In the previous section on Doctypes, there were many ways to look at just a single variable (presence or lack of a Doctype). Now, with character sets it becomes even more complex. Even a simplistic view of character set determination can involve at least three aspects of a document. MAMA, the validator, and the validator's SGML parser ALL have something to say about the choice of a document's character set. To cover every permutation and difference between the many possible charset specification vectors would definitely exhaust the author and most likely bore the reader. Every effort will be made to present some of this data in a way from that is not TOO overwhelming.

There are three main areas of interest when determining the character set to use when validating a document:

The charset parameter of the Content-Type field in a document's HTTP Header
The charset parameter of the Content attribute for a META "Content-Type" declaration
The encoding attribute of the XML prologue

For brevity, these will be shortened to "HTTP", "META", and "XML" respectively.

·····

TO-DO LIST
1 > Revise the stretch of the character set passage from "In the previous" through "not TOO overwhelming.", putting "the survey tool" in place of "MAMA".
2 > In the character set passage, what short names stand for the three main areas of interest?
None of the data that comes next is needed here.

DATA PROVIDED
·····

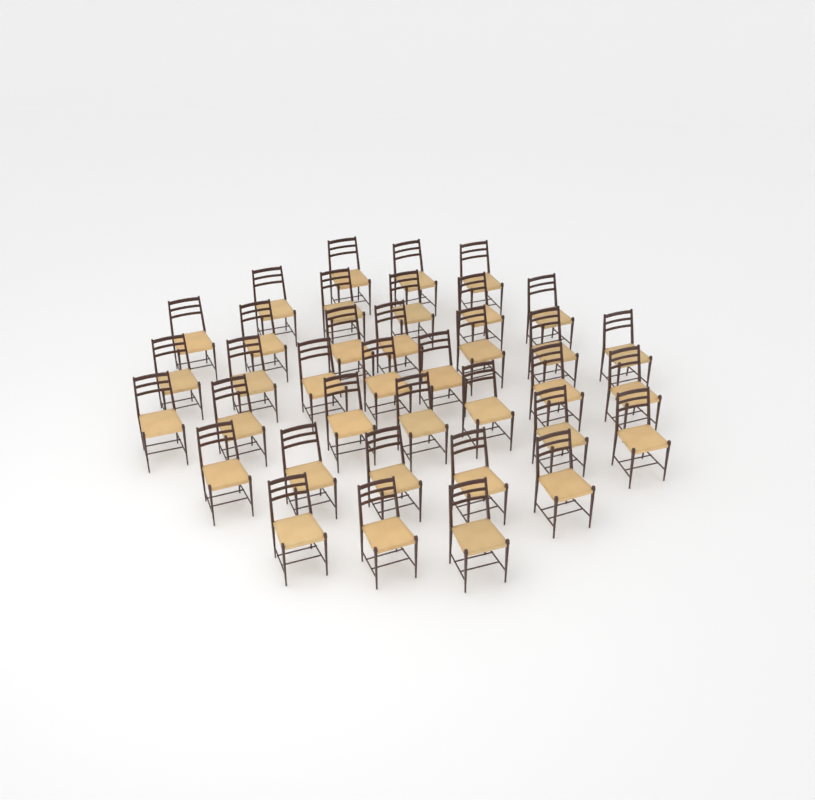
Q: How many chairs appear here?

·····

PER-TASK ANSWERS
1 >
In the previous section on Doctypes, there were many ways to look at just a single variable (presence or lack of a Doctype). Now, with character sets it becomes even more complex. Even a simplistic view of character set determination can involve at least three aspects of a document. the survey tool, the validator, and the validator's SGML parser ALL have something to say about the choice of a document's character set. To cover every permutation and difference between the many possible charset specification vectors would definitely exhaust the author and most likely bore the reader. Every effort will be made to present some of this data in a way from that is not TOO overwhelming.

2 > "HTTP", "META", and "XML"